The account frequently reads as though Ingram is answering questions rather than telling the story in his own term. There is no chronological narrative, rather descriptions of the people, the flora and fauna are set out in discrete sections. It is impossible in parts to tell whether he is talking about the south soon after they land, the mid-Atlantic, or the northern regions. When he says that, “there is a clowde somtyme of the yeare sene in the ayer (which) comonlye turnethe to great tempests”, he is talking about tornadoes, which he was more likely to have seen in what is present day Kentucky than Florida or Maine, though tornadoes can strike across the US and in any month.
So what can we say about this remarkable journey? Did it happen?
Ingram certainly existed, though Twyde and Brown appear only in his account and we have no other way to verify their existence. Some accounts of Ingram's journey have Hawkins putting the men ashore north of Vera Cruz but south of the Rio Grande while others speculate it was the Escambia River near Pensacola. I believe the latter more plausible. First, the 1582 account includes Ingram's estimate that their journey covered 2,000 miles and Google Maps gives 2,056 miles as the distance from Pensacola to Halifax, Nova Scotia. Second, a journey starting south of the Rio Grande along the Gulf of Mexico would have added 1,000 miles to the walk making it even more implausible for eleven months.

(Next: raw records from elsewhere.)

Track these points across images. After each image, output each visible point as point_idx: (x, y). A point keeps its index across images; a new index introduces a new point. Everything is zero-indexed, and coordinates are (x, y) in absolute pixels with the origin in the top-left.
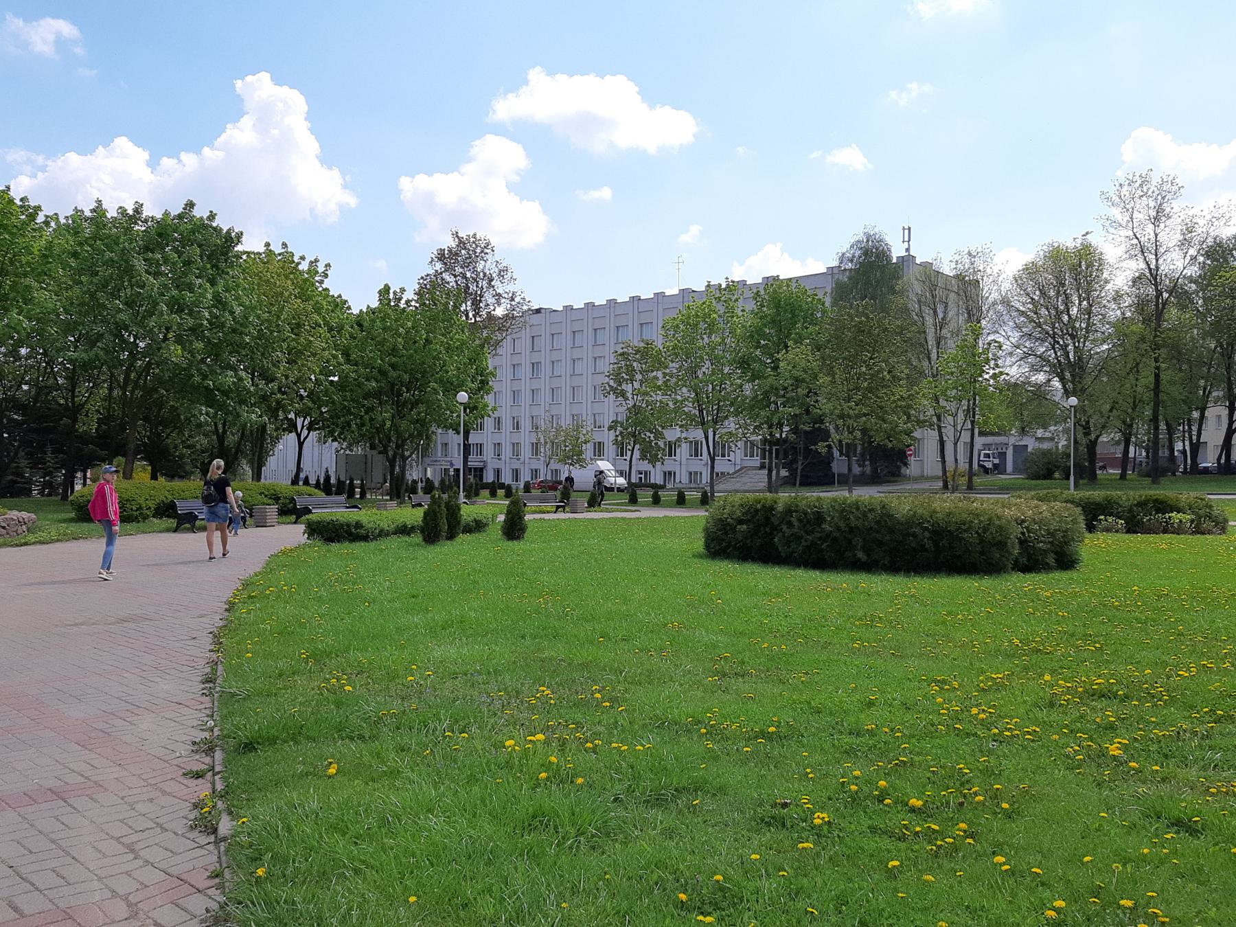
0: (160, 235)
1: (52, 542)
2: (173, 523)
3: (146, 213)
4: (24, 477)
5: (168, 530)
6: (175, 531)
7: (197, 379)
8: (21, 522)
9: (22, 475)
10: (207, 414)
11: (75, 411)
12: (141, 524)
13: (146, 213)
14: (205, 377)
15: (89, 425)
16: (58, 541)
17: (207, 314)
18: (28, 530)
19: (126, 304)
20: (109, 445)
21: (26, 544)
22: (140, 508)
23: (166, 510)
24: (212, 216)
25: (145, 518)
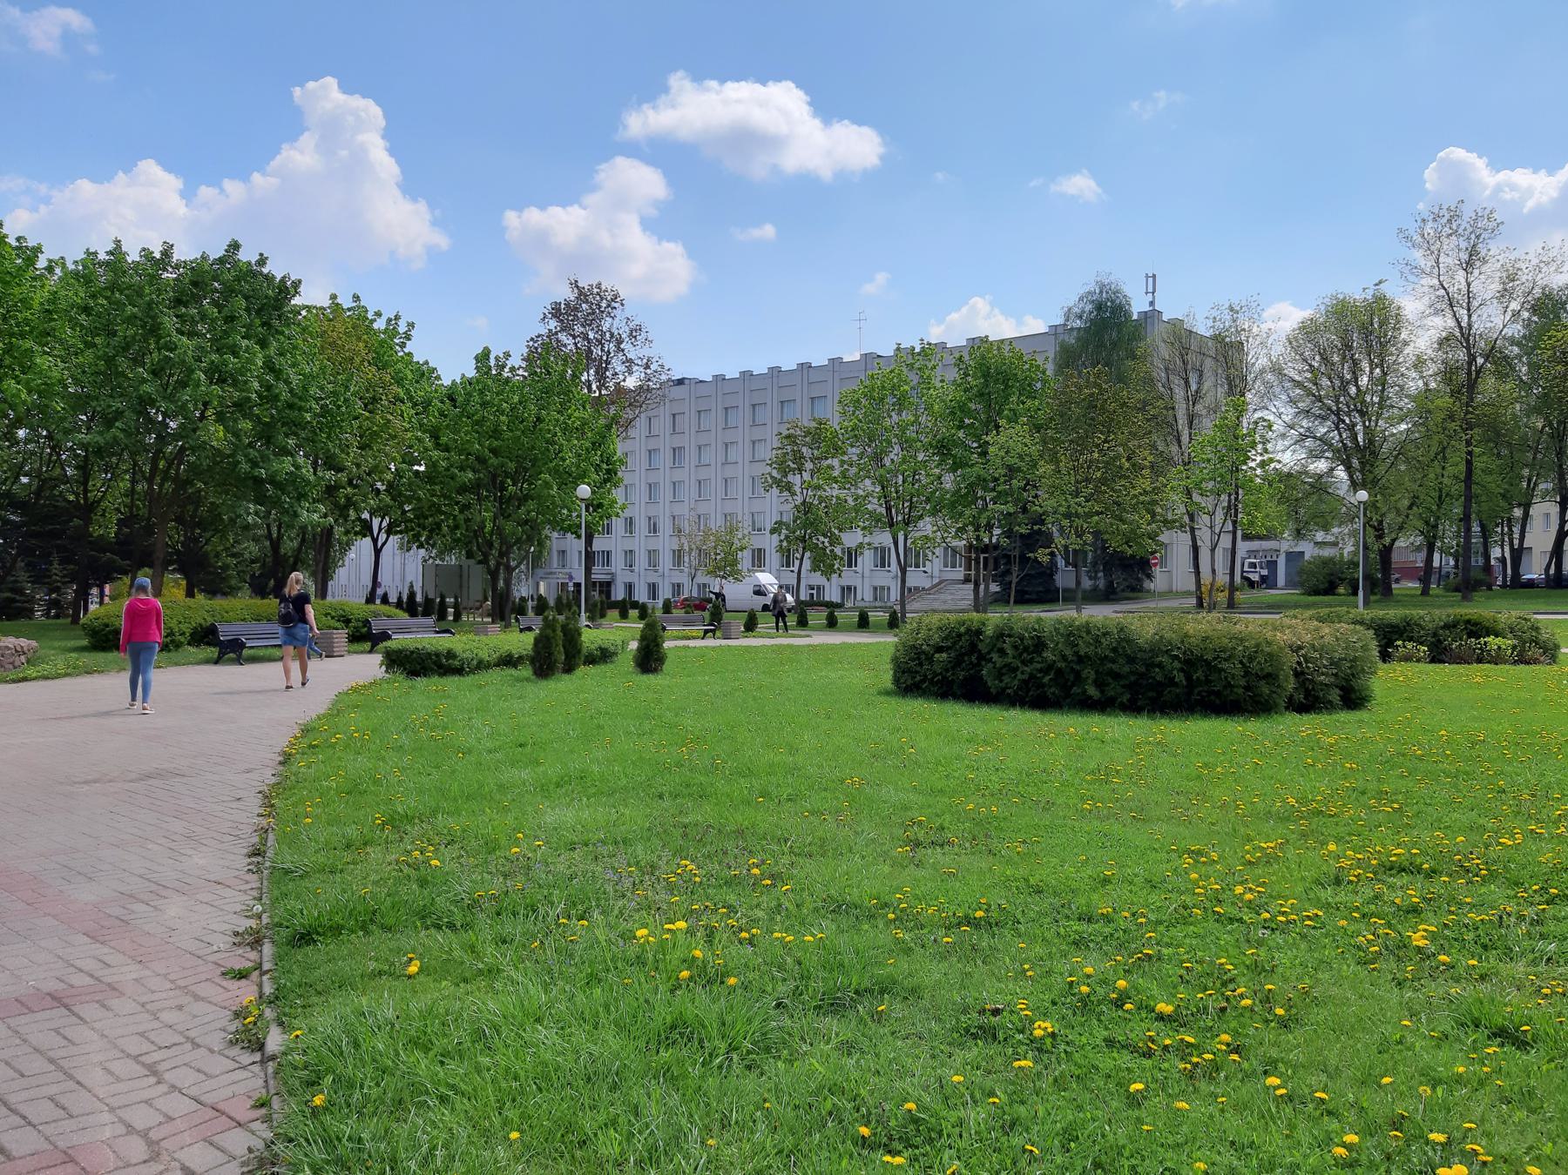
2: (213, 652)
3: (177, 256)
4: (23, 594)
5: (207, 662)
6: (216, 662)
8: (20, 652)
9: (20, 591)
10: (256, 513)
11: (88, 509)
14: (255, 464)
15: (106, 527)
16: (67, 675)
21: (25, 679)
24: (262, 261)
25: (178, 645)
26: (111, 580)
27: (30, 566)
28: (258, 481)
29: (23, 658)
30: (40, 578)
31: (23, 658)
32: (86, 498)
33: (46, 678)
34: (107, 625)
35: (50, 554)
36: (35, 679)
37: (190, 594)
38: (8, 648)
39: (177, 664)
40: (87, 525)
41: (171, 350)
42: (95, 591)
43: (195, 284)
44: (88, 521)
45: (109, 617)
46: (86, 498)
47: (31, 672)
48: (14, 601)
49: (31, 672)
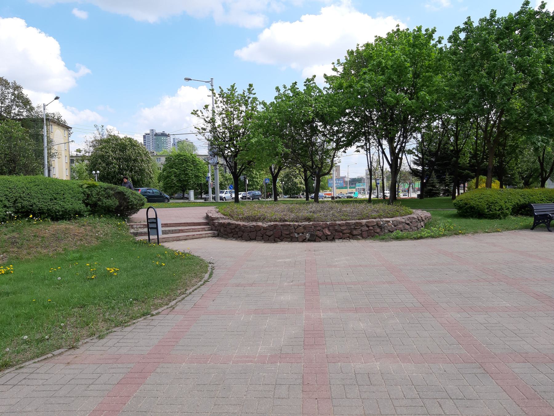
0: (507, 28)
1: (439, 236)
2: (531, 220)
3: (499, 16)
4: (435, 187)
5: (526, 228)
6: (532, 229)
7: (535, 116)
8: (420, 220)
9: (434, 186)
10: (542, 141)
11: (457, 152)
12: (502, 221)
13: (499, 16)
14: (540, 115)
15: (465, 160)
16: (444, 235)
17: (541, 71)
18: (425, 225)
19: (487, 73)
20: (478, 169)
21: (421, 238)
22: (501, 209)
23: (524, 209)
24: (543, 6)
25: (505, 215)
26: (468, 181)
27: (438, 177)
28: (542, 124)
29: (422, 223)
30: (442, 181)
31: (422, 223)
32: (457, 148)
33: (432, 237)
34: (466, 204)
35: (445, 172)
36: (427, 237)
37: (501, 187)
38: (414, 218)
39: (507, 229)
40: (457, 159)
41: (495, 61)
42: (462, 185)
43: (507, 28)
44: (458, 157)
45: (467, 199)
46: (457, 148)
47: (425, 233)
48: (432, 190)
49: (425, 233)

Third, Ingram's description of the lands he passes through is much more consistent with the Atlantic coastal plain than the more open and arid lands of Mexico and Texas.
As to the ending point, we have evidence that the Gargayne was a French vessel that sailed to the Americas.
As to his description of the Indians, the flora and the fauna is it plausible? Parts, like the elephant, are clearly not. But the fairly populated coastal area he describes is consistent with what we know now. Coastal North America was to be transformed over the next half-century as increasing contact with European fishermen and traders introduced diseases to which Indians had little immunity and epidemics decimated the population (and it's possible Ingram and his companions could have been carriers of disease). In 1620 the Pilgrims landed at a deserted village in Plymouth in an area where an estimated 90% of the Indian population had perished during the prior two decades.
But in the 1560s the area was still heavily populated and though cities on the European model did not exist, large sprawling settlements, particularly in the Southeast, are known to have been present.
Even with that, the ability of three Europeans to survive and travel 2,000 miles in eleven months without encountering any hostile Indians or, on the other hand, being overly delayed by hospitality is surprising.
Reading Ingram's account many questions occurred to me that I wished Peckham and Walsingham had asked or, if they had the information, had included it in order to further verify its truth. For now, I rate it a whopping good story and likely true in its essence.
David Ingram disappears from the historical record after his interview in 1582.
As for Hawkins and Drake, the latter famously circumnavigated the globe between 1577 and 1580, they both lead the English Navy in defeating the Spanish Armada in 1588 and then unsuccessfully tried to counterattack Spain. In 1595 they embarked on anther piratical attack on the Spanish Caribbean, but after failing to capture San Juan, Puerto Rico, Hawkins and Drake died of disease, the former in November 1595, the latter in January 1596.